Jobs Markets Continues Its Fitful Recovery

 By Eric Morath
        The U.S. job market sits at a crossroads six years into a fitful economic expansion: Hiring is strong, but weak wage growth has failed to pull millions of would-be workers off the sidelines while prompting others to drop out of the labor force.
        Employers expanded payrolls by a seasonally adjusted 223,000 positions in June, marking 57 straight months of job creation, and the unemployment rate fell to 5.3%, the lowest level since April 2008, the Labor Department said Thursday.
        The improvement broadly confirmed the Federal Reserve's narrative about how the U.S. economic expansion is unfolding in 2015, keeping the central bank on track to raise short-term interest rates later this year as long as international turmoil like the Greek debt crisis abates.
        The job gains, indicative of a general upswing from a weak first quarter, were negatively colored by stagnant wage growth and a declining number of Americans participating in the labor force. The number of Americans considered marginally attached to the labor force--not actively looking but still available for work--stood at 1.9 million, little changed over a year that saw the creation of 2.9 million jobs.
        "The labor markets just can't hit their stride," said Guy LeBas, an economist at Janney Capital Markets. "As has been the case with some many economic data points in the last few years, the headlines are decent, but most of the underlying details are deeply disappointing."
        If the economic expansion is to accelerate into its seventh year, which started this month, employers need to boost wages to maintain the strong hiring pace and draw larger numbers of Americans back to the workplace.
        Yet the flood of information on the June employment picture led to differing conclusions among economists on how the situation will play out.
        The impressive streak of job creation and relatively low unemployment rate suggests labor-market slack is "vanishing rapidly," said J.P. Morgan Chase economist Michael Feroli. Diminished slack should lead to improved wages, which would support consumer spending and broader economic growth.

[Saved data entries]

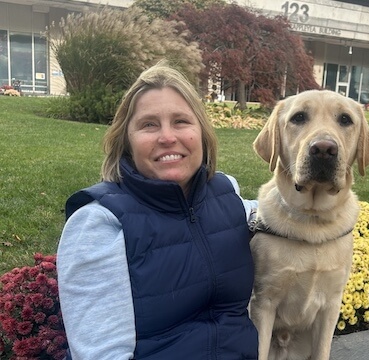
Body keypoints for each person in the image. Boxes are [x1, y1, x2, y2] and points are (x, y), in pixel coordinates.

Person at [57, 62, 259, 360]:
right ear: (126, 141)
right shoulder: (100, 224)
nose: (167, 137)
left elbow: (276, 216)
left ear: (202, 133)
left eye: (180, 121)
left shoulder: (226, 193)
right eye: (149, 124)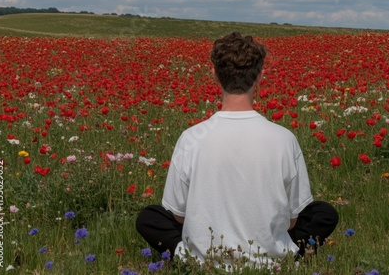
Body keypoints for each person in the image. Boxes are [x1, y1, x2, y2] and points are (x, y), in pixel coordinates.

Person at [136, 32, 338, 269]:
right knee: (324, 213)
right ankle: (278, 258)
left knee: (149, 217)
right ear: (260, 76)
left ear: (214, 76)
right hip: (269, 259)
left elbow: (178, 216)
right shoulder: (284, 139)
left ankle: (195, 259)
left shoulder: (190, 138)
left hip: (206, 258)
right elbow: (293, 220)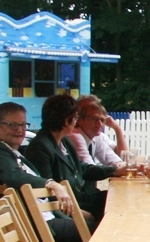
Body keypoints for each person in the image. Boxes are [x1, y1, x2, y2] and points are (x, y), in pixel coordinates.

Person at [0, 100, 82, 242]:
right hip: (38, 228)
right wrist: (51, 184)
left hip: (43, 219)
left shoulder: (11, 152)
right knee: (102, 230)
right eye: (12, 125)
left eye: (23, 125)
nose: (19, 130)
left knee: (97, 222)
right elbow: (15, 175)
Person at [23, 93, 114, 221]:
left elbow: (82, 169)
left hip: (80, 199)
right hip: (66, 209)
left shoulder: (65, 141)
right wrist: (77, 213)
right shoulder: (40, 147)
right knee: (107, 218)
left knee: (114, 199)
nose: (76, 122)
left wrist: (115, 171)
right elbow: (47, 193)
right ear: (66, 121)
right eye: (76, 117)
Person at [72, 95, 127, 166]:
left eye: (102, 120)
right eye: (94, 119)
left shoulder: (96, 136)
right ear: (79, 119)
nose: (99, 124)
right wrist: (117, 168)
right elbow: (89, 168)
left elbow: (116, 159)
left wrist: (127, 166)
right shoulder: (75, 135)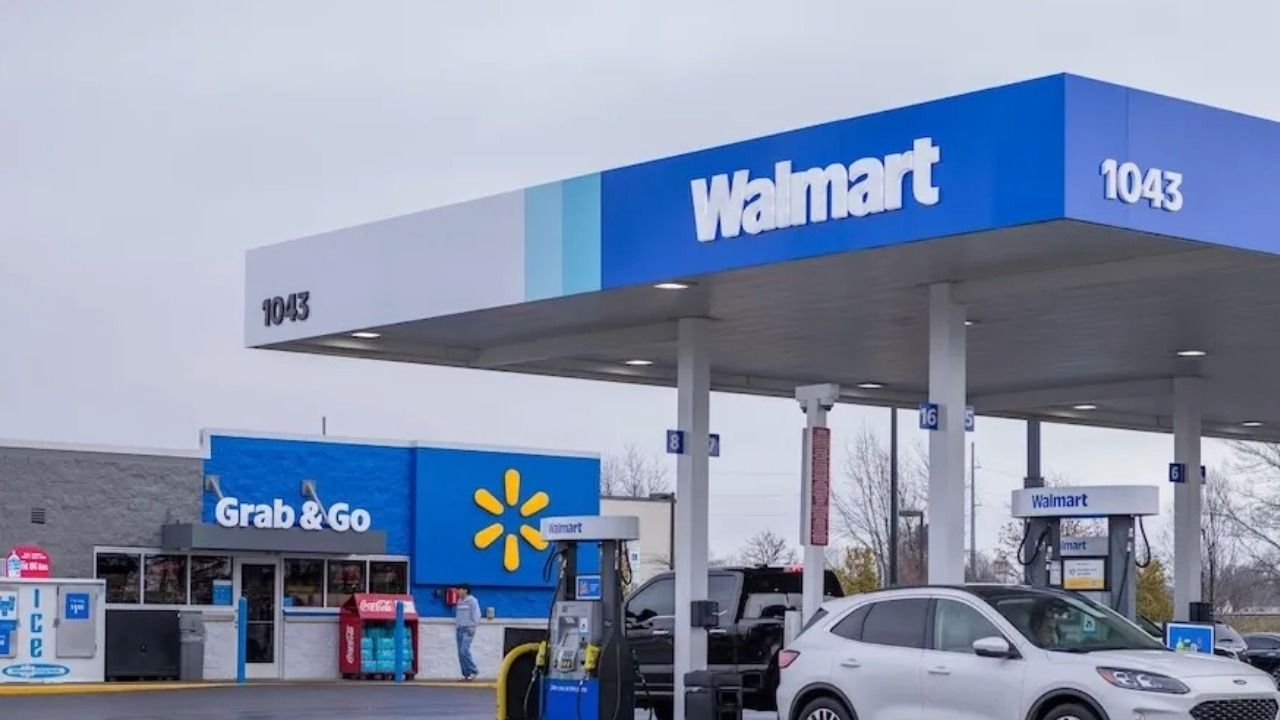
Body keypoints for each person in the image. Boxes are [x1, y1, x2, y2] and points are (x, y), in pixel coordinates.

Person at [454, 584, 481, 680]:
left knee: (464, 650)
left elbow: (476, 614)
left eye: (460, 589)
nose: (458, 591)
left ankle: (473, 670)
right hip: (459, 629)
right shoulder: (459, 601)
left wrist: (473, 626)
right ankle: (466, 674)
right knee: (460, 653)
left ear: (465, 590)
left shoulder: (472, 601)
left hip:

◆ **WORK ORDER**: Revise the passage of the job market article that opens with the words "The improvement broadly" and closes with "2.9 million jobs.", writing it out with "Greek debt crisis" changed to "European debt crisis". The items are separate from the text.

◆ **ANSWER TO THE PROBLEM**:
The improvement broadly confirmed the Federal Reserve's narrative about how the U.S. economic expansion is unfolding in 2015, keeping the central bank on track to raise short-term interest rates later this year as long as international turmoil like the European debt crisis abates.
        The job gains, indicative of a general upswing from a weak first quarter, were negatively colored by stagnant wage growth and a declining number of Americans participating in the labor force. The number of Americans considered marginally attached to the labor force--not actively looking but still available for work--stood at 1.9 million, little changed over a year that saw the creation of 2.9 million jobs.